Alternative pathways of RNA processing are regulated in response to signaling cues often coordinating expression of gene networks in response to physiological change including in development and disease.

We are interested in understanding the mechanisms and consequences of this regulation, from how RNA binding proteins and signaling pathways coordinate RNA processing networks to the functional consequences of the different protein isoforms that are expressed in different cell states.

We also investigate the pathogenic mechanisms of myotonic dystrophy, type 1 (DM1), an autosomal dominant neuromuscular disorder affecting multiple tissues including muscle, heart and the central nervous system. The pathogenic mechanism is disruption of developmentally regulated RNA processing, primarily alternative splicing, in which failure to express adult splicing patterns causes primary features of the disease.

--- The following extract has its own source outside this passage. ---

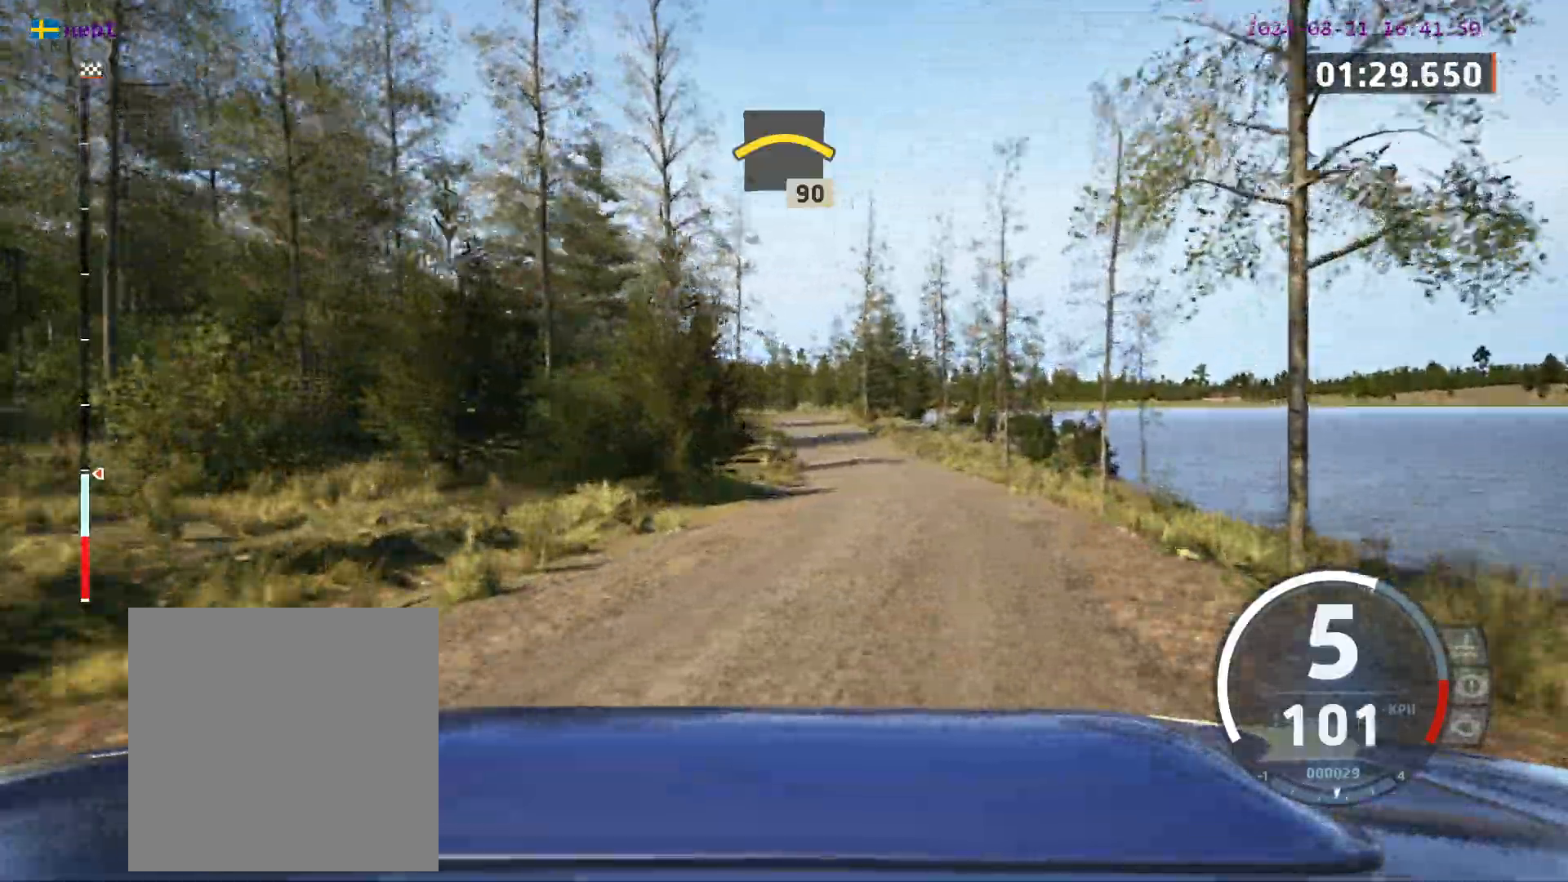
{"buttons": [], "left_stick": "right", "events": [[83, "left_stick", "center"], [133, "left_stick", "right"]]}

The understanding of the molecular mechanisms of DM1 pathogenesis has led to development of several therapeutic approaches some of which are being testing using mouse models established in the lab.

These investigations utilize a combination of cell culture and genetic models including transgenic and knock out mouse lines for RNA binding proteins, CRISPR-derived mouse lines in which specific alternative exons are removed, and DM1 mouse models.

The overlapping areas of investigation in the lab lead to synergistic and collaborative interactions in which knowledge gained in one area fosters progress in the others.